## Brano fornito:
Nella
tumultuosa Europa del XVIII secolo la Spagna ricoprì un ruolo da
protagonista espandendo la propria influenza nel Mediterraneo e
assicurandosi territori specialmente in Italia.
Ma
l’operazione più prestigiosa fu quella di riconoscere “l’Infante”
Carlo figlio del re Filippo V di Borbone e di Elisabetta, ultima di
casa Farnese, quale erede del Ducato di Parma nel 1731 -
possedimento dei Farnese – e poi sette anni dopo sovrano del Regno
di Napoli e Sicilia, riconoscimento quest’ultimo che ha dato a
quella che fu per 134 anni la più grande nazione della penisola
italiana e la terza potenza europea, una dinastia attenta alle
esigenze dei suoi sudditi, oggi giustamente rivalutata nella sua
luce dai moderni storici.
Carlo non
risparmiò energie per raggiungere tali traguardi: durante la guerra
di successione polacca assunse il comando delle truppe spagnole in
Italia riuscendo ad occupare l’Italia meridionale, l’ex vicereame
spagnolo che dal 1704 al 1734 era stato dominio austriaco,
scacciandone gli Asburgo. Infatti nel 1738, quattro anni dopo la sua
conquista, venne riconosciuto re di Napoli con il nome di Carlo VII
dal trattato di Vienna. Durante la guerra di successione austriaca,
fu di nuovo avversario degli Asburgo, conducendo con indomito valore
una fortunata campagna militare in Italia Settentrionale e battendo
definitivamente gli “Imperiali” nel 1744 a Velletri che avevano
tentato di nuovo di invadere il Regno.

Contenuto trascritto delle pagine
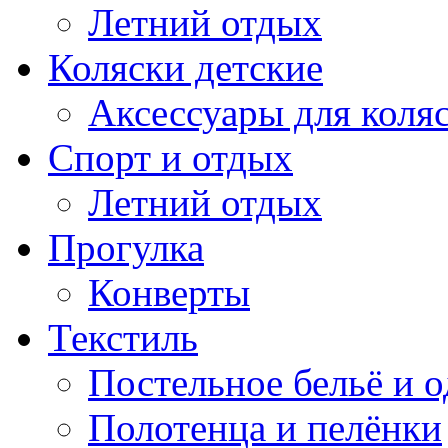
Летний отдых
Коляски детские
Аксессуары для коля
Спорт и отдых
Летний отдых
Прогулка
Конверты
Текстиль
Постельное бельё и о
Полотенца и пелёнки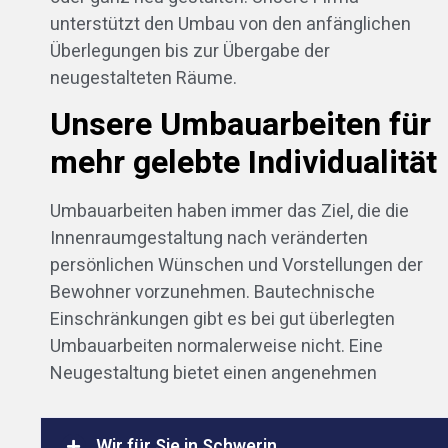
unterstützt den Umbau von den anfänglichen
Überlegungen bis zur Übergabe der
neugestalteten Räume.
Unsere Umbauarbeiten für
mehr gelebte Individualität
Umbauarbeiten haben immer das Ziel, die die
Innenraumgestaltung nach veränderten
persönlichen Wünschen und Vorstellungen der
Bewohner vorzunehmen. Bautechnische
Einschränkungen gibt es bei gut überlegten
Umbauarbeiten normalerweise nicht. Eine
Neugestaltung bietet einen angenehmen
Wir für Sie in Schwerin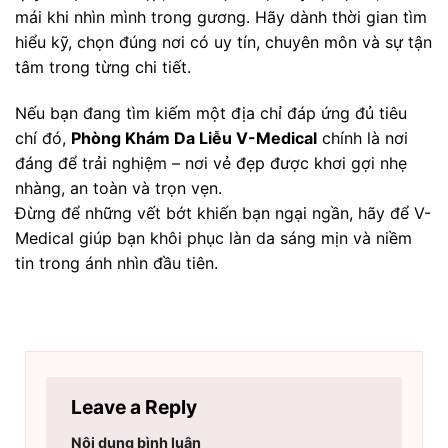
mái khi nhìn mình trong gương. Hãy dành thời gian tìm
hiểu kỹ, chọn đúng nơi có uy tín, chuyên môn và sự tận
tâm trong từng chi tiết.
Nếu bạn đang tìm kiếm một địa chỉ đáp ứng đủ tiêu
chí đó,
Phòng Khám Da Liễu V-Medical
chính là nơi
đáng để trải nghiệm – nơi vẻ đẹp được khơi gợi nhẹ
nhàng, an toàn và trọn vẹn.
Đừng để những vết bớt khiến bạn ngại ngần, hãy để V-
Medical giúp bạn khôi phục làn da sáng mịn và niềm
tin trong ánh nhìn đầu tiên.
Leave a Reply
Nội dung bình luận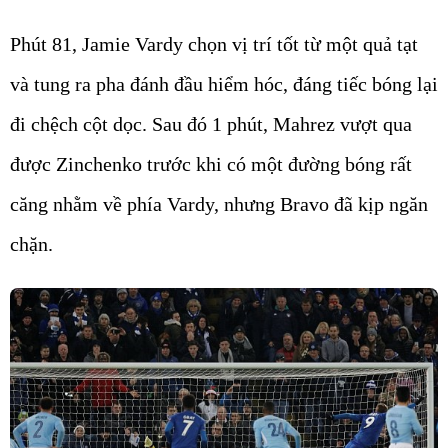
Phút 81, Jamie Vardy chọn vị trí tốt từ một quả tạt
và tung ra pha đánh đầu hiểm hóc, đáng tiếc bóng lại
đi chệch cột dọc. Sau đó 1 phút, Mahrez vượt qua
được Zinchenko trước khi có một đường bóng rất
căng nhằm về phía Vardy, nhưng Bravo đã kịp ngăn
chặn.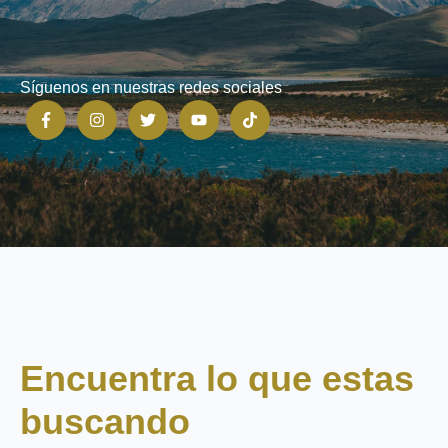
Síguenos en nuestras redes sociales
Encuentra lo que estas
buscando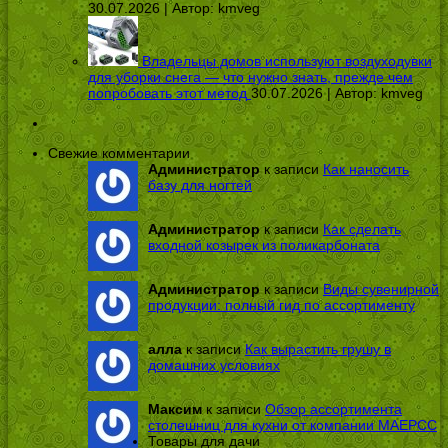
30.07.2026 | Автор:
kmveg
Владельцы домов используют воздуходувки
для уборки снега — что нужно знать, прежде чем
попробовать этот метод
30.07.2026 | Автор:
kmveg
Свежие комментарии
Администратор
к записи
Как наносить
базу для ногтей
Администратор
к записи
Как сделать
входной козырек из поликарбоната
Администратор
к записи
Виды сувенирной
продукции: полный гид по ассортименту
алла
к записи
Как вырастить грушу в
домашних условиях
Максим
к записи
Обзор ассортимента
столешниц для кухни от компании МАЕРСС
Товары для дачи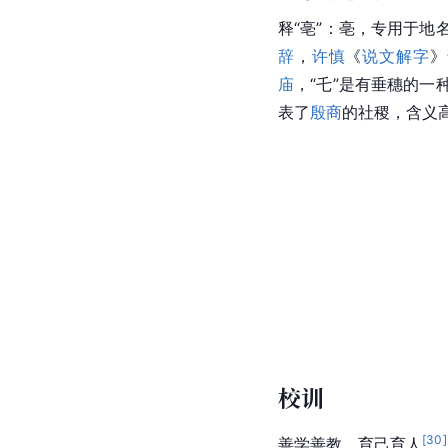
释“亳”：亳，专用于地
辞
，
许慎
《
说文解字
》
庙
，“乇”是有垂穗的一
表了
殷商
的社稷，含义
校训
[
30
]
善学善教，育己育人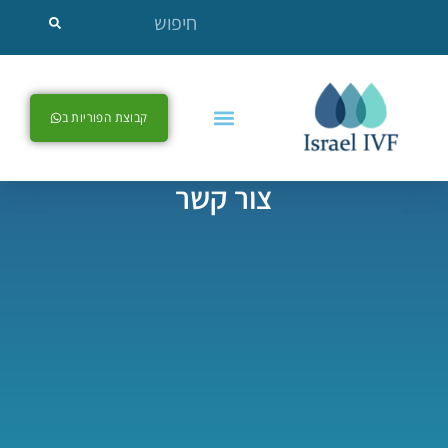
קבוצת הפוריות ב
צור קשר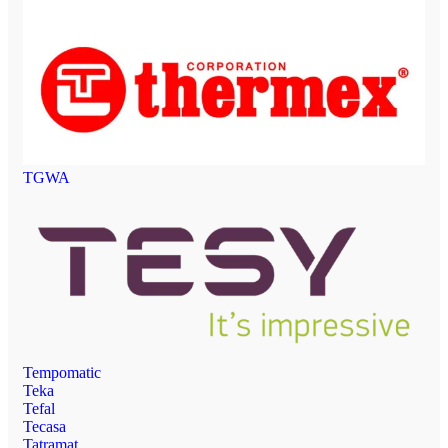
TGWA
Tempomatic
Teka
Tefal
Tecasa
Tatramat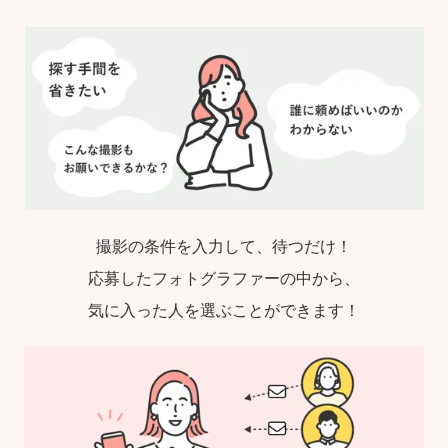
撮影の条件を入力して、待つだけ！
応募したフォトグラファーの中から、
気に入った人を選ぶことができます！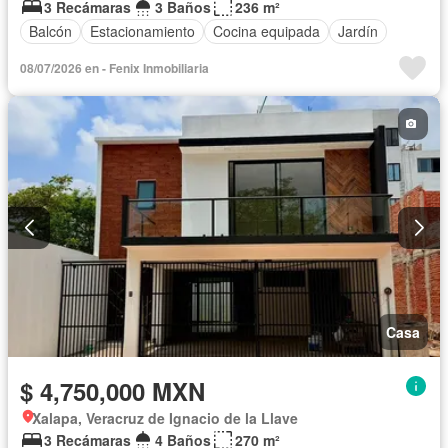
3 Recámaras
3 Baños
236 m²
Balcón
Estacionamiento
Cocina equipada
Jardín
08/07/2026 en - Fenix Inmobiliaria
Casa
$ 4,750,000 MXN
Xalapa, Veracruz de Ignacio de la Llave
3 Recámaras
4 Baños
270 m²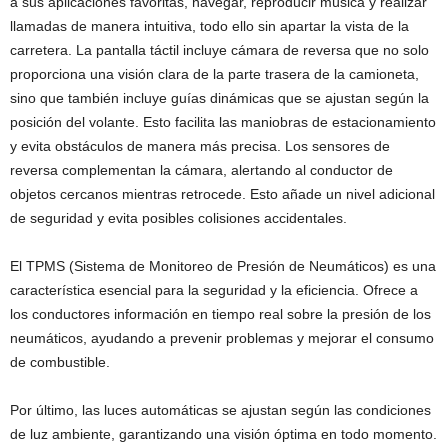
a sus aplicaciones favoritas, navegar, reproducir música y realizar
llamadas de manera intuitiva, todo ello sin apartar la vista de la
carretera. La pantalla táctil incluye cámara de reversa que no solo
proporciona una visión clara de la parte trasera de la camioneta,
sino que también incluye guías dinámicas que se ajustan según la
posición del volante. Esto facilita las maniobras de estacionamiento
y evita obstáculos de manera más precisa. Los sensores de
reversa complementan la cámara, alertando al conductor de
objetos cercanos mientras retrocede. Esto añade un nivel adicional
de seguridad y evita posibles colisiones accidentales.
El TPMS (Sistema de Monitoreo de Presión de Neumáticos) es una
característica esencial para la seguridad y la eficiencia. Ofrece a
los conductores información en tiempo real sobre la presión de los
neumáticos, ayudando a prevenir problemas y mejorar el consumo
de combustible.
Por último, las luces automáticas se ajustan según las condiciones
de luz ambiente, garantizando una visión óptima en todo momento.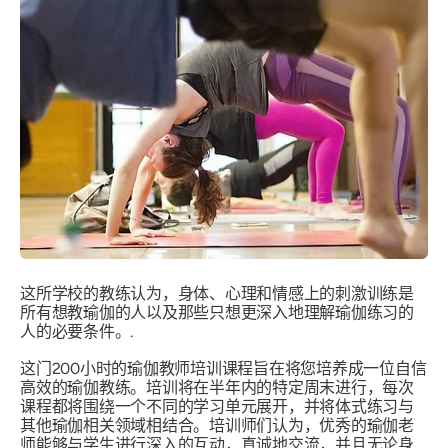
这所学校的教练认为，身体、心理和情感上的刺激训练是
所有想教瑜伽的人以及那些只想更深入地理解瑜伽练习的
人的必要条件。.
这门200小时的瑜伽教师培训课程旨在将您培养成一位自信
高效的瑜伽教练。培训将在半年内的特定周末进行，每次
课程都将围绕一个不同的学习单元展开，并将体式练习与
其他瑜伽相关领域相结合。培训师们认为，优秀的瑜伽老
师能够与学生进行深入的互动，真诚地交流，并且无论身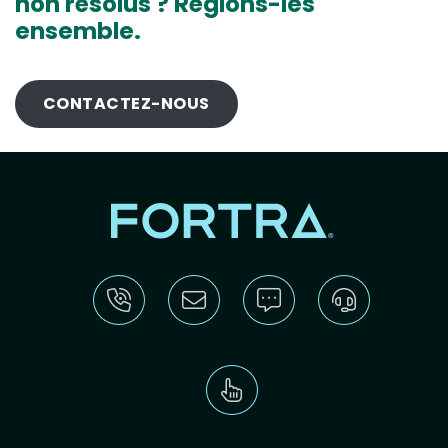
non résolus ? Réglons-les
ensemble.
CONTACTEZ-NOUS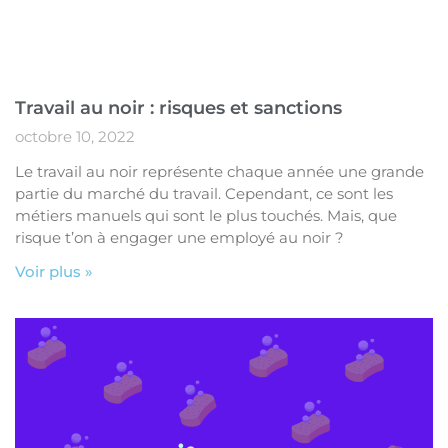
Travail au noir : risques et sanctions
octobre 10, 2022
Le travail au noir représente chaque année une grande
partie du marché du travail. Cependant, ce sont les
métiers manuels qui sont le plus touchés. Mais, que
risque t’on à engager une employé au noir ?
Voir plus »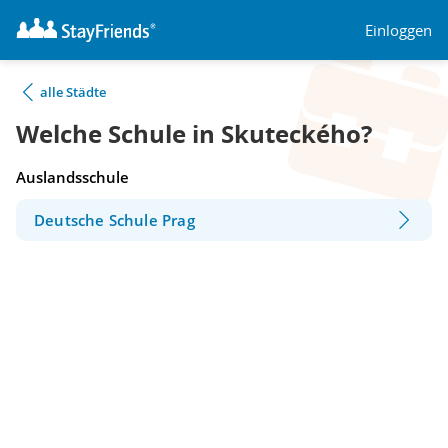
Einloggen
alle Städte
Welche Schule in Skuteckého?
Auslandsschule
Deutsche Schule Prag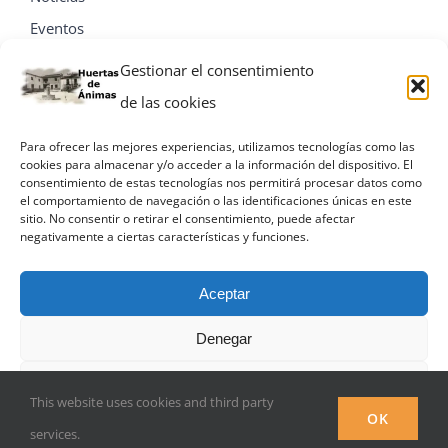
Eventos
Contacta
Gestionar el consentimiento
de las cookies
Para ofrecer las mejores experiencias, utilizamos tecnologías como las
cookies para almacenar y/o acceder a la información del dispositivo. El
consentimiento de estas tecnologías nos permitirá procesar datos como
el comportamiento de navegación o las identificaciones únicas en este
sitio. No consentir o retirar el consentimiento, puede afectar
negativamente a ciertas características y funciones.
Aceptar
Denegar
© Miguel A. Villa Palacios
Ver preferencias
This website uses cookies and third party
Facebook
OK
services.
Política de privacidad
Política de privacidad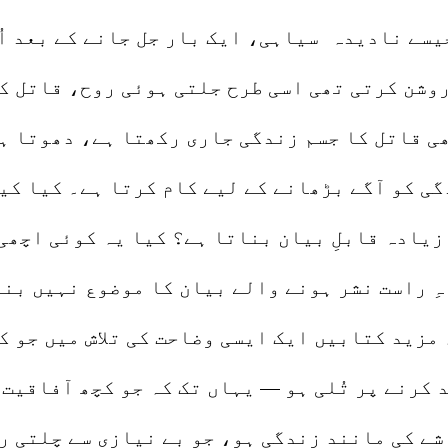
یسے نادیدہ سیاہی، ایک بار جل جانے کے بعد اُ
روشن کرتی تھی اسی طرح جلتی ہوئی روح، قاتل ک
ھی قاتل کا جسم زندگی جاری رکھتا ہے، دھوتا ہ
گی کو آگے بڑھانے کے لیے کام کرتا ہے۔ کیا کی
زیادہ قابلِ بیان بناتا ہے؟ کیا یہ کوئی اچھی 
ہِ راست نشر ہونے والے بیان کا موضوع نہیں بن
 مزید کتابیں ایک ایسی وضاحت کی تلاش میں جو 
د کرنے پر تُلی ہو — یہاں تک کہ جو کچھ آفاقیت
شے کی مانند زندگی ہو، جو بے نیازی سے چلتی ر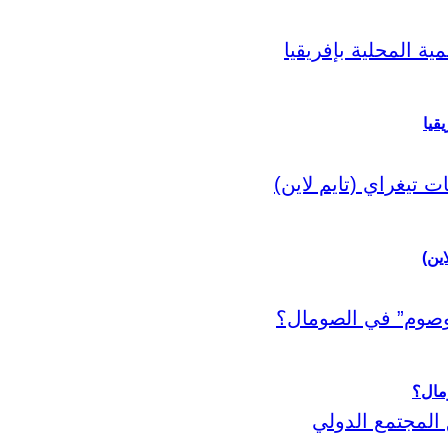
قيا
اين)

## Attività da svolgere:
**A)** Spiega in che modo, secondo il brano sulla Spagna nel Settecento, Carlo ottenne di essere riconosciuto re di Napoli.
**B)** Nel brano sulla Spagna nel Settecento, in quale anno e in quale località Carlo sconfisse definitivamente gli "Imperiali"?

## Risultati:
**A)** Durante la guerra di successione polacca Carlo guidò le truppe spagnole in Italia e occupò l'Italia meridionale, che dal 1704 al 1734 era stata dominio austriaco, scacciandone gli Asburgo. Per questa conquista, nel 1738 il trattato di Vienna lo riconobbe re di Napoli con il nome di Carlo VII.

**B)** Nel 1744, a Velletri.